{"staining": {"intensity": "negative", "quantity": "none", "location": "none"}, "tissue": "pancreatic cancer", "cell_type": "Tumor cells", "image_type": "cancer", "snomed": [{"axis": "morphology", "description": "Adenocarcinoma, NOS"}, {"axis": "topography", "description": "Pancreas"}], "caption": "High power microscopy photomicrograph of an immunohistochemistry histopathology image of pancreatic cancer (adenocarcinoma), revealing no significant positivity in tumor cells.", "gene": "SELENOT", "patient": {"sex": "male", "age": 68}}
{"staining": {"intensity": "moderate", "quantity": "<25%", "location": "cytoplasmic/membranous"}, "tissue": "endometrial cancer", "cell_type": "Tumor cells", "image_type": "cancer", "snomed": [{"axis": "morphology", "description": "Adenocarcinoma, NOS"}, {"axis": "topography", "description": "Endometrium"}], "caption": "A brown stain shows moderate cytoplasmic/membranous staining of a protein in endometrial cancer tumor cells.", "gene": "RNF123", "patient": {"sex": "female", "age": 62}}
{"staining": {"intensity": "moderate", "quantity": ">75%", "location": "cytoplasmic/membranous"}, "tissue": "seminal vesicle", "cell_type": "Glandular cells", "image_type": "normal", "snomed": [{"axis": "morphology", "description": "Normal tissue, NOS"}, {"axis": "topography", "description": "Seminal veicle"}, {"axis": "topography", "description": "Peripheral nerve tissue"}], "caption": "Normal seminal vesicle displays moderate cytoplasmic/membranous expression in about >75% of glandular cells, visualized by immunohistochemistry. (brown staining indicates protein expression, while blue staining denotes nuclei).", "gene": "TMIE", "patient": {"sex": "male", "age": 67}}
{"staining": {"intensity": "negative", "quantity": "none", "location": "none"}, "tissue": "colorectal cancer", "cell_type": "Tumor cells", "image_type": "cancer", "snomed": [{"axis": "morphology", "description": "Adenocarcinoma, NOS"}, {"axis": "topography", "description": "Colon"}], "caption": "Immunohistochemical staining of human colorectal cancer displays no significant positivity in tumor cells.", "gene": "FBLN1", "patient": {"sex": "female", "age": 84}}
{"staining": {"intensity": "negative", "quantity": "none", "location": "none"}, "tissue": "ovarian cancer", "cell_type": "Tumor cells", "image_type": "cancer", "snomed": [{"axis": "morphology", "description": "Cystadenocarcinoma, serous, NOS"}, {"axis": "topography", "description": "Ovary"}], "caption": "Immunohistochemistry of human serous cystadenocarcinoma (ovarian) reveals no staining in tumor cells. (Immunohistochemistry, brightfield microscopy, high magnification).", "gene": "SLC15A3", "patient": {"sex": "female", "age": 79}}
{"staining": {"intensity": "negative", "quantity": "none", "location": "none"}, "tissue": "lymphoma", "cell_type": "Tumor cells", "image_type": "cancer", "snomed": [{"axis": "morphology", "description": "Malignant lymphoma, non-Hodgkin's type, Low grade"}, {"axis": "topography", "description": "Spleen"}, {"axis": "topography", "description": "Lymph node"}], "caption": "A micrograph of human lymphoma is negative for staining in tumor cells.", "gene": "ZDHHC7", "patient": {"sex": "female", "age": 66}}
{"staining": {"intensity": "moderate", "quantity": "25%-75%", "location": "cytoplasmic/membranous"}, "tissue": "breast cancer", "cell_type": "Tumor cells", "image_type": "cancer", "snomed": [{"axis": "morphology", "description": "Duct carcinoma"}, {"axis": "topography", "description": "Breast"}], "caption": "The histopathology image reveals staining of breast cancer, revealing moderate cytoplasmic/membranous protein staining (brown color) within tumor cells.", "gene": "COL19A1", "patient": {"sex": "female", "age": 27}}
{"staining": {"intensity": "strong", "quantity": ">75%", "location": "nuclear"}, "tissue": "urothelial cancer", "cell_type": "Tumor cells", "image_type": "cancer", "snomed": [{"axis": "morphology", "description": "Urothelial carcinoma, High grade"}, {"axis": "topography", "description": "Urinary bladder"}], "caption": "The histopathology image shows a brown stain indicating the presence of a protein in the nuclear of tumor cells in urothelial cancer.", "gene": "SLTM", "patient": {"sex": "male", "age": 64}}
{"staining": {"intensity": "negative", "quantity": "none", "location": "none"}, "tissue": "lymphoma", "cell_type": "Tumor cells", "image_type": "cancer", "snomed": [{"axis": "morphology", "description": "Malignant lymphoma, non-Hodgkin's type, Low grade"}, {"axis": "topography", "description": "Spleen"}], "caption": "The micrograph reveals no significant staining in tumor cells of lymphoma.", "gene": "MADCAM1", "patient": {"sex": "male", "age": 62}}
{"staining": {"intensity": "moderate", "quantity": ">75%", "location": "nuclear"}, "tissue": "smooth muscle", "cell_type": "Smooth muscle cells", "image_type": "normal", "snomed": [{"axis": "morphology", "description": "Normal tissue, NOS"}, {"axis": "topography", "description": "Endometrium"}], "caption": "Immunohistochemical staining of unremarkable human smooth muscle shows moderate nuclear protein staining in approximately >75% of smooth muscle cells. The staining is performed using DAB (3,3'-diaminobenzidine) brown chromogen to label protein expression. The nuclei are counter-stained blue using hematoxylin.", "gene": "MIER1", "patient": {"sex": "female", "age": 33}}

● TRY IT
Count how many lines above include the word "Malignant" and answer with that figure only.

● OUTPUT OF THE EXERCISE
2